Soutien aux fabricants de batteries

En réponse à une autre grande inquiétude des nouveaux industriels de la batterie, l’Europe réfléchit également à subventionner la production de cellules et de composants de batteries par le biais d'un financement direct et de critères non tarifaires pour les composants. Elle veut aussi imposer des exigences relatives au contenu des cellules et des composants des batteries des véhicules électriques vendus dans l'UE. La Commission ne s’interdit rien, et pourrait également «introduire des conditions pour les investissements entrants afin de s'assurer que l'industrie de l'UE en bénéficie. Il peut s'agir d'exigences en matière de coentreprises, d'obligations de partage des technologies et d'engagements relatifs à la chaîne d'approvisionnement», a encore précisé le commissaire Apostolos Tzitzikostas.

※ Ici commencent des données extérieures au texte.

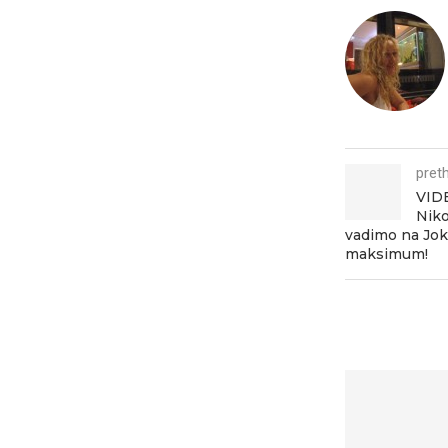
pret
VIDE
Niko
vadimo na Joki
maksimum!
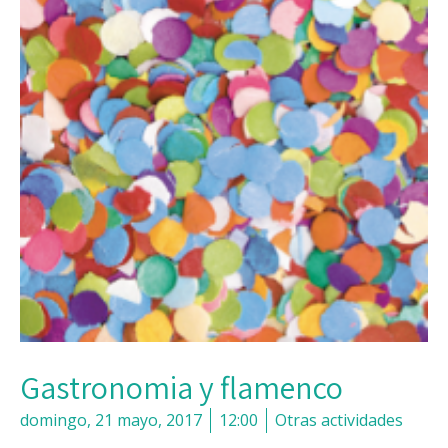
Gastronomia y flamenco
domingo, 21 mayo, 2017
12:00
Otras actividades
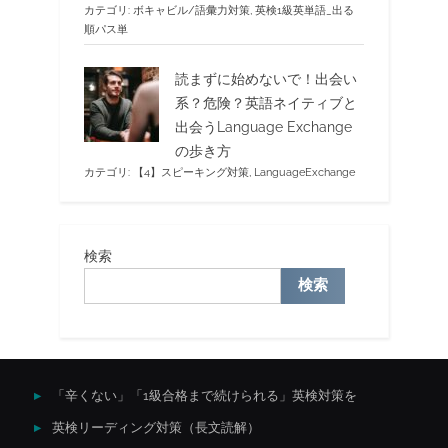
カテゴリ:
ボキャビル/語彙力対策
,
英検1級英単語_出る
順パス単
読まずに始めないで！出会い
系？危険？英語ネイティブと
出会うLanguage Exchange
の歩き方
カテゴリ:
【4】スピーキング対策
,
LanguageExchange
検索
検索
「辛くない」「1級合格まで続けられる」英検対策を
英検リーディング対策（長文読解）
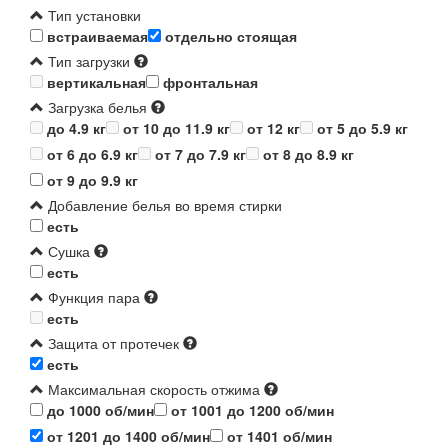
Тип установки
встраиваемая
отдельно стоящая
Тип загрузки
вертикальная
фронтальная
Загрузка белья
до 4.9 кг
от 10 до 11.9 кг
от 12 кг
от 5 до 5.9 кг
от 6 до 6.9 кг
от 7 до 7.9 кг
от 8 до 8.9 кг
от 9 до 9.9 кг
Добавление белья во время стирки
есть
Сушка
есть
Функция пара
есть
Защита от протечек
есть
Максимальная скорость отжима
до 1000 об/мин
от 1001 до 1200 об/мин
от 1201 до 1400 об/мин
от 1401 об/мин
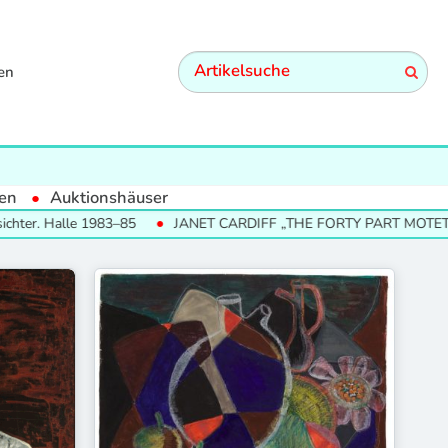
en
en
Auktionshäuser
er. Halle 1983–85
JANET CARDIFF „THE FORTY PART MOTET“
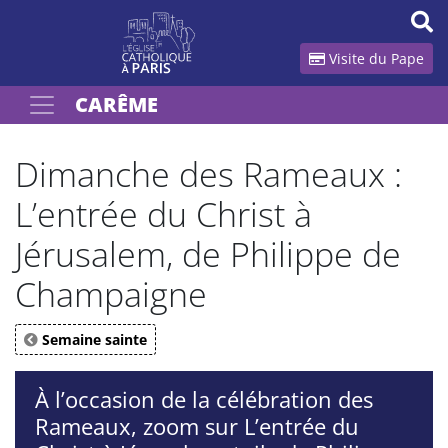
Panneau de gestion des cookies
Visite du Pape
CARÊME
Votre recherche
OK
Dimanche des Rameaux :
L’entrée du Christ à
Jérusalem, de Philippe de
Champaigne
Semaine sainte
À l’occasion de la célébration des
Rameaux, zoom sur L’entrée du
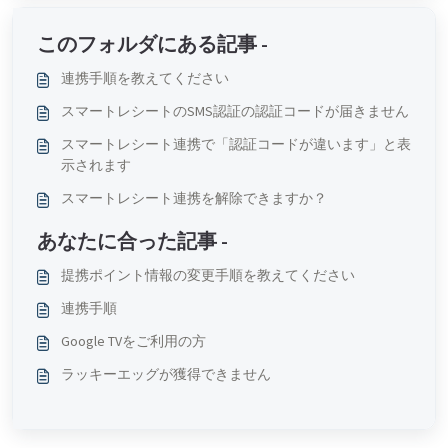
このフォルダにある記事 -
連携手順を教えてください
スマートレシートのSMS認証の認証コードが届きません
スマートレシート連携で「認証コードが違います」と表
示されます
スマートレシート連携を解除できますか？
あなたに合った記事 -
提携ポイント情報の変更手順を教えてください
連携手順
Google TVをご利用の方
ラッキーエッグが獲得できません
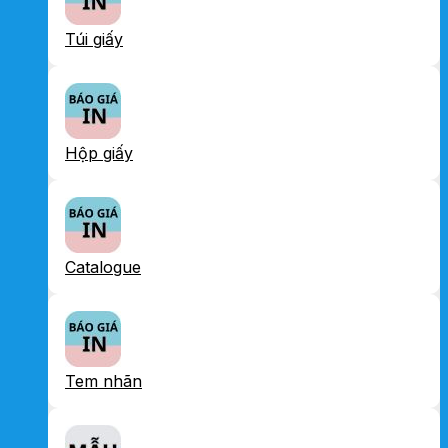
Túi giấy
Hộp giấy
Catalogue
Tem nhãn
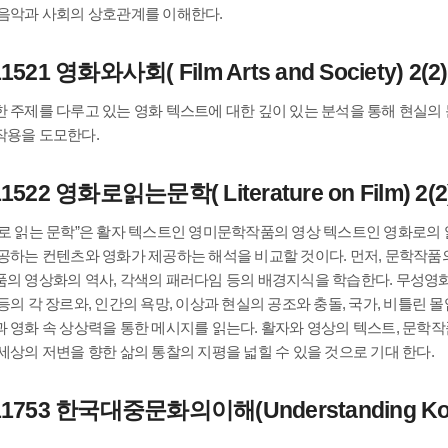
음악과 사회의 상호관계를 이해한다.
1521 영화와사회( Film Arts and Society) 2(2)
 주제를 다루고 있는 영화 텍스트에 대한 깊이 있는 분석을 통해 현실의
작용을 도모한다.
1522 영화로읽는문학( Literature on Film) 2(2
로 읽는 문학”은 활자 텍스트인 영미문학작품의 영상 텍스트인 영화로의 
공하는 컨텐츠와 영화가 제공하는 해석을 비교할 것이다. 먼저, 문학작품
의 영상화의 역사, 각색의 패러다임 등의 배경지식을 학습한다. 무성영화 
등의 각 장르와, 인간의 욕망, 이상과 현실의 공조와 충돌, 국가, 비틀린 
 영화 속 상상력을 통한 메시지를 읽는다. 활자와 영상의 텍스트, 문학작
세상의 저변을 향한 삶의 통찰의 지평을 넓힐 수 있을 것으로 기대 한다.
11753 한국대중문화의이해(Understanding Kore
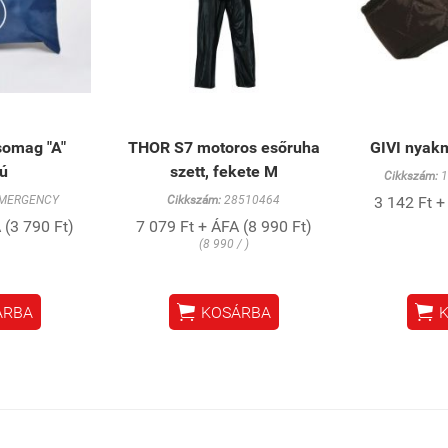
somag "A"
THOR S7 motoros esőruha
GIVI nyak
sú
szett, fekete M
Cikkszám:
1
MERGENCY
Cikkszám:
28510464
3 142 Ft +
 (3 790 Ft)
7 079 Ft + ÁFA (8 990 Ft)
(8 990 / )


ÁRBA
KOSÁRBA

A plus long terme, ce plan d’action européen vise à préparer l’industrie automobile, véritable poumon économique du continent représentant 7% du PIB avec 13 millions d’emplois directs et indirects, au monde de demain. Il ne néglige donc pas le sujet de l’innovation. C’est pourquoi l’Europe vise à se doter rapidement, en 2026, d’un cadre réglementaire pour faciliter les tests sur les routes européennes de système de conduite automatisée et aider l’émergence de véhicules autonomes. L’Europe veut également renforcer la coopération dans le logiciel et les composants électroniques par le biais d'une «alliance des véhicules connectés et autonomes».